# Paying a mortgage on the current value of a person's home



## Brendan Burgess (27 Oct 2011)

I think that this particular issue raised in Karl Whelan's paper to the Central Bank Mortgage Conference deserves special attention 



> Consider a family that cannot come close to paying a mortgage equal to the current market value of their home.
> 
> ....
> 
> ...


----------



## ClubMan (27 Oct 2011)

I'm a bit confused ... does "writing down" not mean simply knocking a chunk off the loan balance (as a bad debt or whatever)? But "parking" means deferring it (with or without interest in the meantime)? In the latter case isn't part of the problem still just being kicked to touch to be considered in a few decades?


----------



## Brendan Burgess (27 Oct 2011)

Leave aside the complication of cheap trackers for the moment. Assume that a borrower has 5% standard variable rate loan. 



House value|€200k
Mortgage|€300k
interest charged on mortgage|€15k
interest applicable to the house value |€10k
Borrower can afford repayments of| €12k
which represents the interest on  a mortgage of|€240kIt is argued that the bank would be better off reducing  the mortgage to  €240k either by writing off €60k or warehousing it interest-free.

If they repossess the house, they will sell it for €200k and only get the interest on €200k, whereas at the moment, they are getting the interest on €240k. 

While debt forgiveness is better for the borrower, there is no need for it in this case. The Deferred Interest Scheme can cope with this very well. 

€3k of interest is deferred each year, until the borrower is in position to repay it. 

Let's say we go  for the Debt Forgiveness solution.

The bank writes down the mortgage to €200k - potential cost to taxpayer :€100k
The borrower pays the interest and some capital off their mortgage. 
Over time, the house will probably increase in value. 
The mortgage outstanding will be reduced as the borrower is paying off the capital. 

The end result is that the taxpayer will have paid €100k on behalf of the borrower, so tha t they can buy their own home.


----------



## Kerrigan (27 Oct 2011)

One of the most sensible posts that I have read. There is abosolutely no doubt that this needs to happen.


----------



## Sunny (27 Oct 2011)

All these schemes have merit and I am all for anything that can keep people in their houses and save the taxpayer from having to put more money into a banking system. One of the big problems that I see banks facing with schemes like this is that are restricted by accounting regulations. If they start deferring interest or "parking" part of the loan, then they could be forced to classify the loan as non-performing/restructured in their accounts. Once this happens, they have to take provisions which will impact their ability to generate profit and therefore capital and could up requiring a bailout anyway. 
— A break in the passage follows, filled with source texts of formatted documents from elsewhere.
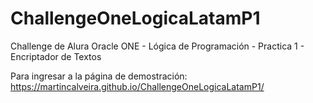 # ChallengeOneLogicaLatamP1
Challenge de Alura Oracle ONE - Lógica de Programación - Practica 1 - Encriptador de Textos

Para ingresar a la página de demostración: https://martincalveira.github.io/ChallengeOneLogicaLatamP1/
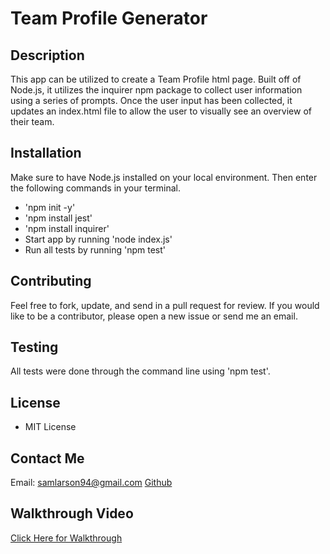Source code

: # Team Profile Generator

## Description
This app can be utilized to create a Team Profile html page.  Built off of Node.js, it utilizes the inquirer npm package to collect user information using a series of prompts.  Once the user input has been collected, it updates an index.html file to allow the user to visually see an overview of their team.

## Installation
Make sure to have Node.js installed on your local environment.  Then enter the following commands in your terminal.
- 'npm init -y'
- 'npm install jest'
- 'npm install inquirer' 
- Start app by running 'node index.js'
- Run all tests by running 'npm test'

## Contributing
Feel free to fork, update, and send in a pull request for review.  If you would like to be a contributor, please open a new issue or send me an email.

## Testing
All tests were done through the command line using 'npm test'.

## License
- MIT License

## Contact Me
Email: samlarson94@gmail.com
[Github](https://github.com/samlarson94) 

## Walkthrough Video
[Click Here for Walkthrough](https://drive.google.com/file/d/1DKz5PkMbl1crwBV-L1tPOEIehna3jXhK/view?usp=sharing)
If banks are going to do this on a large scale, I think they will have to figure a way to get the loans off balance sheet.


----------



## 44brendan (27 Oct 2011)

I suspect that many of these negative equity loans will already have been provided for. The issue of concern re such a straightforward proposal is that does it apply to all in negative equity. I.e. If I am on a reasonable salary and can easily meet my mortgage can I avail of this scheme? This is where Sunny's fear may come into play as currently despite negative equity I would be viewed as a satisfactory credit risk!


----------



## Brendan Burgess (5 Jan 2012)

off topic discussion of handing the keys back removed. 

Brendan


----------